Borisenko O, Chelnokov V, Cortese G, Fiore R, Gravina M, Papa A, Surzhikov I
Bogolyubov Institute for Theoretical Physics, National Academy of Sciences of Ukraine, 03680 Kiev, Ukraine.
Phys Rev E Stat Nonlin Soft Matter Phys. 2012 Nov;86(5 Pt 1):051131. doi: 10.1103/PhysRevE.86.051131. Epub 2012 Nov 26.

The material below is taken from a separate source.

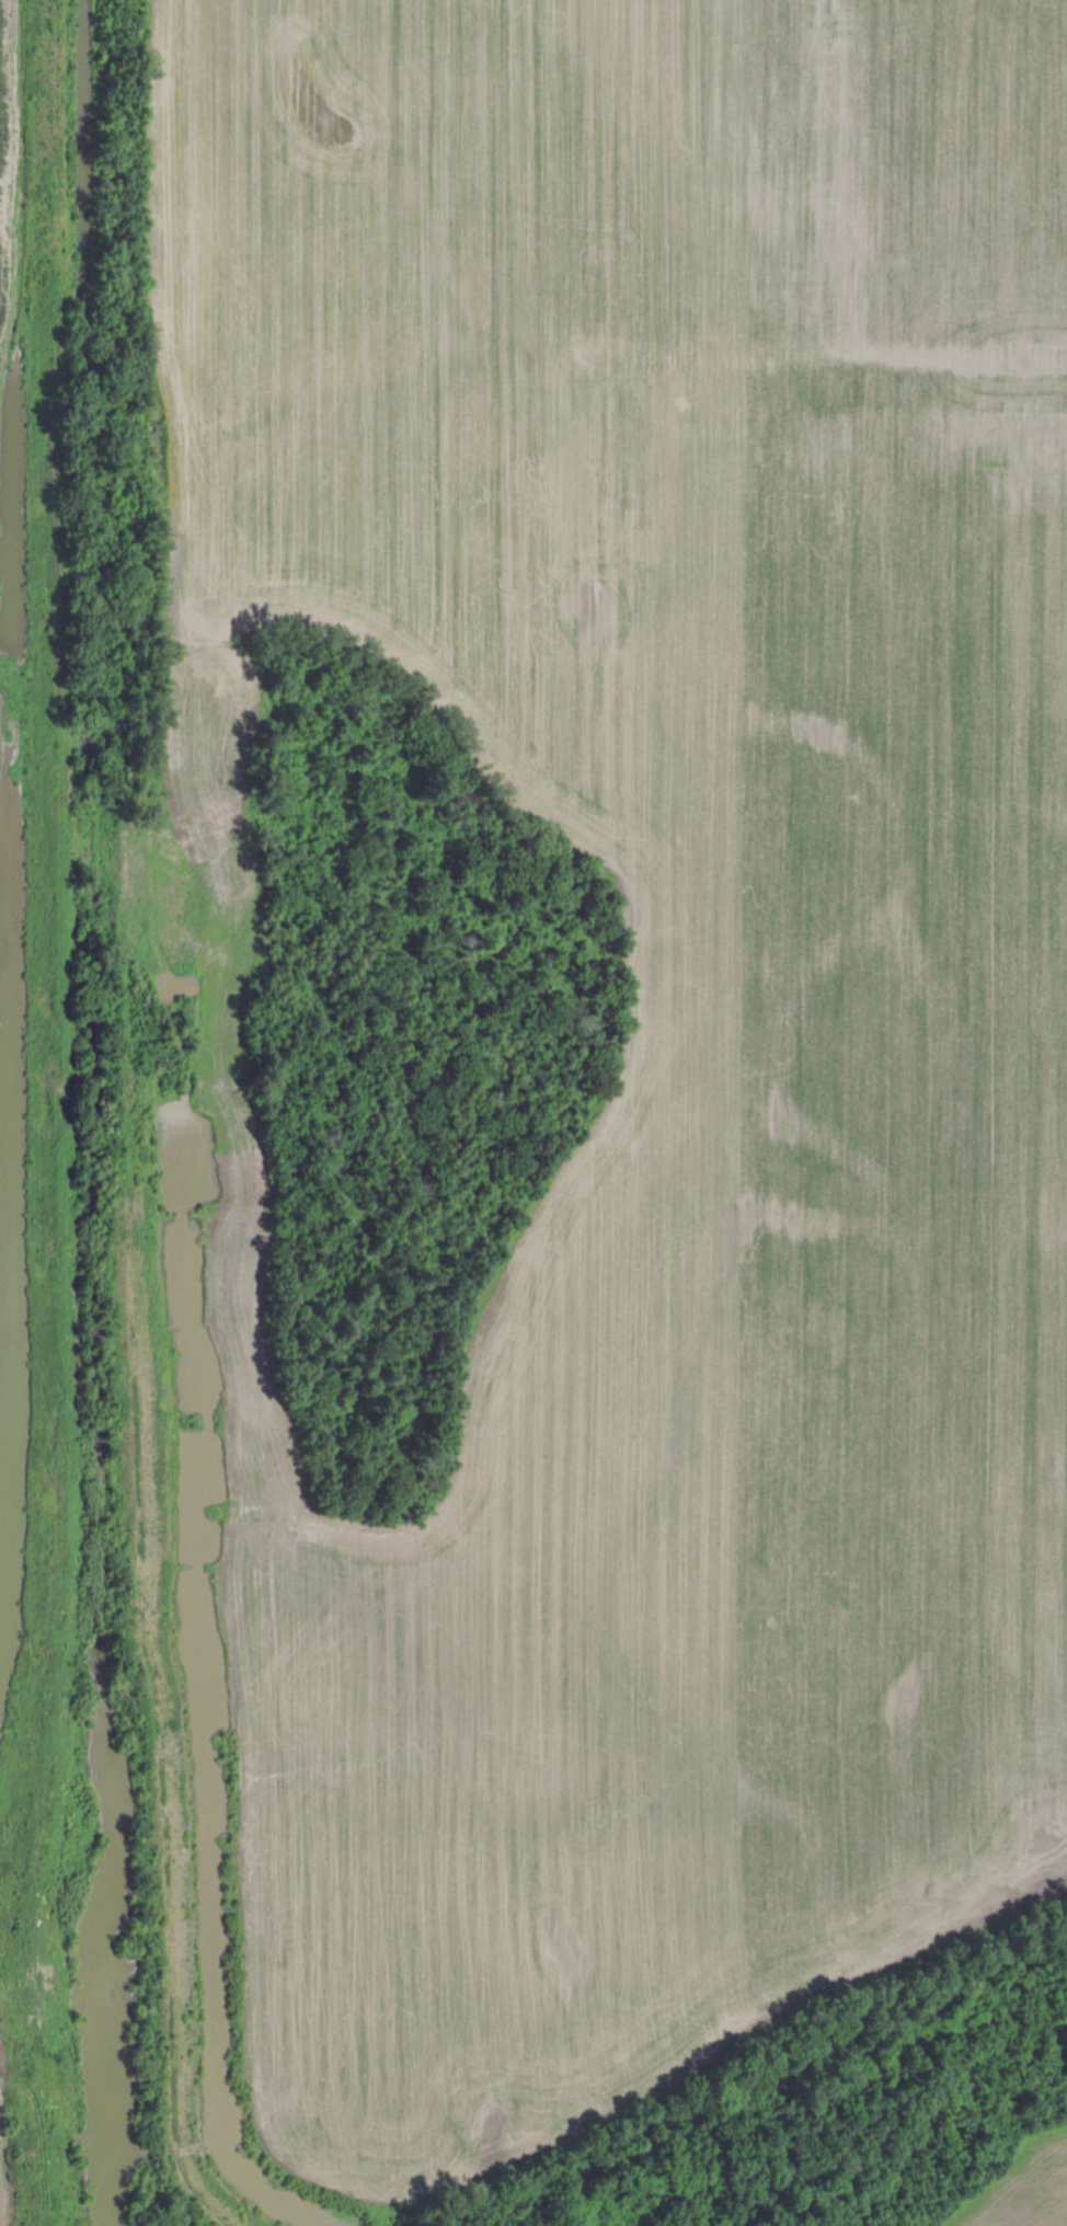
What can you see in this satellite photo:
crop: (7, 148)
crop: (663, 1026)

We perform an analytical and numerical study of the phase transitions in three-dimensional Z(N) lattice gauge theories at finite temperature for N>4, exploiting equivalence of these models with a generalized version of the two-dimensional vector Potts models in the limit of vanishing spatial coupling. In this limit the Polyakov loops play the role of Z(N) spins. The effective couplings of these two-dimensional spin models are calculated explicitly. It is argued that the effective spin models have two phase transitions of BKT type. This is confirmed by large-scale Monte Carlo simulations. Using a cluster algorithm we locate the position of the critical points and study the critical behavior across both phase transitions in details. In particular, we determine various critical indices and compute the helicity modulus, the average action, and the specific heat. A scaling formula for the critical points with N is proposed.
我们对N>4时有限温度下三维Z(N)晶格规范理论中的相变进行了分析和数值研究,利用这些模型与二维矢量Potts模型广义版本在空间耦合消失极限下的等价性。在此极限下,Polyakov圈起着Z(N)自旋的作用。明确计算了这些二维自旋模型的有效耦合。论证了有效自旋模型具有BKT型的两个相变。大规模蒙特卡罗模拟证实了这一点。使用聚类算法,我们确定了临界点的位置,并详细研究了两个相变的临界行为。特别是,我们确定了各种临界指数,并计算了螺旋模量、平均作用量和比热。提出了一个关于临界点与N的标度公式。